I’ve used a fairly wide array of productivity apps over the years. This includes AnyDo, Todoist, TickTick, Notion and several more. However, I’ve had the same gripe with all of these apps: None of them do it all. Okay, maybe that’s unfair. Notion does, but in my opinion, none of its features can hold a candle to apps that specialise in them. Recently, I’ve discovered Marvin. It’s another productivity app that claims to do exactly what I want. But is it really as good as it claims to be?

What is Marvin?

Amazing Marvin is a personal productivity app that is built to help you get more done while feeling less stressed. It actually touts itself as the most feature rich and customizable personal to-do app on the market today. That’s a bold claim! Like I mentioned earlier, I have some experience with these types of apps, so I decided to try it out to see for myself if this claim is true.

The Good

First, let’s dive into the good stuff! What makes Marvin good and what sets it apart. Here’s a round-up of some of the features that stood out to me when I first picked up Marvin.

### WHAT THE TASK ASKS
Transcribe the portion of the Marvin review that begins at the words "What is Marvin?" and stops after "picked up Marvin.". The items have no part in this work.

### RECORDS SHOWN

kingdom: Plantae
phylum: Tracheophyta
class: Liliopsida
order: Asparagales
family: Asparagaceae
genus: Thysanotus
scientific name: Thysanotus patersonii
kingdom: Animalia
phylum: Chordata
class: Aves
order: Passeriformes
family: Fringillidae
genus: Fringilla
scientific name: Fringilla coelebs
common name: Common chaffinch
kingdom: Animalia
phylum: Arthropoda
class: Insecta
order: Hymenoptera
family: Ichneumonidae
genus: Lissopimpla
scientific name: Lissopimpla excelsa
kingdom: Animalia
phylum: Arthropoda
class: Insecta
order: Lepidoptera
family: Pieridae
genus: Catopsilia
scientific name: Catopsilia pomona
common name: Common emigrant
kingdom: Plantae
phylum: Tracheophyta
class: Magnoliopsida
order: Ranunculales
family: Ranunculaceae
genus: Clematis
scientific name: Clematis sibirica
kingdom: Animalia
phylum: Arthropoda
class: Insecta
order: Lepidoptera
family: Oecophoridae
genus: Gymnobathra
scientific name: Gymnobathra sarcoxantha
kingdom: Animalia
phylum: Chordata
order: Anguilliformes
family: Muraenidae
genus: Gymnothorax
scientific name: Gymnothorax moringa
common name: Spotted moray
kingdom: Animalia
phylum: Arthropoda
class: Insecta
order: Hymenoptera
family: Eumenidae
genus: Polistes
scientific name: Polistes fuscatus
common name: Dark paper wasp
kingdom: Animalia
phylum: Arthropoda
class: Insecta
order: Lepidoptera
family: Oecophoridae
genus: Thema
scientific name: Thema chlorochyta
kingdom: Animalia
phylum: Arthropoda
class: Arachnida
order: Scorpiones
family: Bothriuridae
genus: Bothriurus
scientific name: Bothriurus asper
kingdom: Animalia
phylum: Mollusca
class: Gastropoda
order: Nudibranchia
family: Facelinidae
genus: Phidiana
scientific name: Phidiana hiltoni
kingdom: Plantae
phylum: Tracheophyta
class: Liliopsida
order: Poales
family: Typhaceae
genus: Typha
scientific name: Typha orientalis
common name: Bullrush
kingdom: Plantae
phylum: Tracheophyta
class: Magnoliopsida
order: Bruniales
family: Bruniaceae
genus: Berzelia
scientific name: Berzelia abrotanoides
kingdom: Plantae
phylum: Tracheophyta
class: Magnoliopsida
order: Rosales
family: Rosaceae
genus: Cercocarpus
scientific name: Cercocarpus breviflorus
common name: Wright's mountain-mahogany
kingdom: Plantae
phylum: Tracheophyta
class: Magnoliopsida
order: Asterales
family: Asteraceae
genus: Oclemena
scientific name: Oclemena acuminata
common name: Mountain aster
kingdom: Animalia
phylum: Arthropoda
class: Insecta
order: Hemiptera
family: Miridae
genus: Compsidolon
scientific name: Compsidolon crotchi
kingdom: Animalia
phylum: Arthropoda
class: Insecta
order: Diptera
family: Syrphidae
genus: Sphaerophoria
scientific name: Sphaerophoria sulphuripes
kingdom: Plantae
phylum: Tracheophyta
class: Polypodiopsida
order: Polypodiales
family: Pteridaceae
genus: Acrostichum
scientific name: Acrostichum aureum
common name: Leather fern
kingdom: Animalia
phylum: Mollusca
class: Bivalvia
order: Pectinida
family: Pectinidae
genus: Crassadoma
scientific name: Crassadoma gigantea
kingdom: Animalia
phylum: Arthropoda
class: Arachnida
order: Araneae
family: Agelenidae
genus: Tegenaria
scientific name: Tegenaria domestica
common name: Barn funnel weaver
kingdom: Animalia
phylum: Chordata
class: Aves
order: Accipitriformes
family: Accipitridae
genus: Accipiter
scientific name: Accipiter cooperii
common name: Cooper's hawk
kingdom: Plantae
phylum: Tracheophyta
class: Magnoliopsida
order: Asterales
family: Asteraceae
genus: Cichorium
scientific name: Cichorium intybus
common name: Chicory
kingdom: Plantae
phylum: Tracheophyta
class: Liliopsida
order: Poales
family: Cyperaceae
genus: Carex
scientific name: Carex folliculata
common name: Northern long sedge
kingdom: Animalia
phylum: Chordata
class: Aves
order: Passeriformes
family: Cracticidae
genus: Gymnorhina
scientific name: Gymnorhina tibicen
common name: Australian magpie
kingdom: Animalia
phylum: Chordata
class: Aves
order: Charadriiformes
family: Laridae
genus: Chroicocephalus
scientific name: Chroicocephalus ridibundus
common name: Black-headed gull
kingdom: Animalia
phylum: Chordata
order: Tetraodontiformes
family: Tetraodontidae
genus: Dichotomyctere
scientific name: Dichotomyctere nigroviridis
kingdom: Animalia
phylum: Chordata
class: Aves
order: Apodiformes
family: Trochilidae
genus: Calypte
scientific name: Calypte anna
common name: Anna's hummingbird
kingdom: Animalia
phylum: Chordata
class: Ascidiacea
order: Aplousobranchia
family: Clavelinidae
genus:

### SOLUTION FOR THIS EXERCISE
What is Marvin?

Amazing Marvin is a personal productivity app that is built to help you get more done while feeling less stressed. It actually touts itself as the most feature rich and customizable personal to-do app on the market today. That’s a bold claim! Like I mentioned earlier, I have some experience with these types of apps, so I decided to try it out to see for myself if this claim is true.

The Good

First, let’s dive into the good stuff! What makes Marvin good and what sets it apart. Here’s a round-up of some of the features that stood out to me when I first picked up Marvin.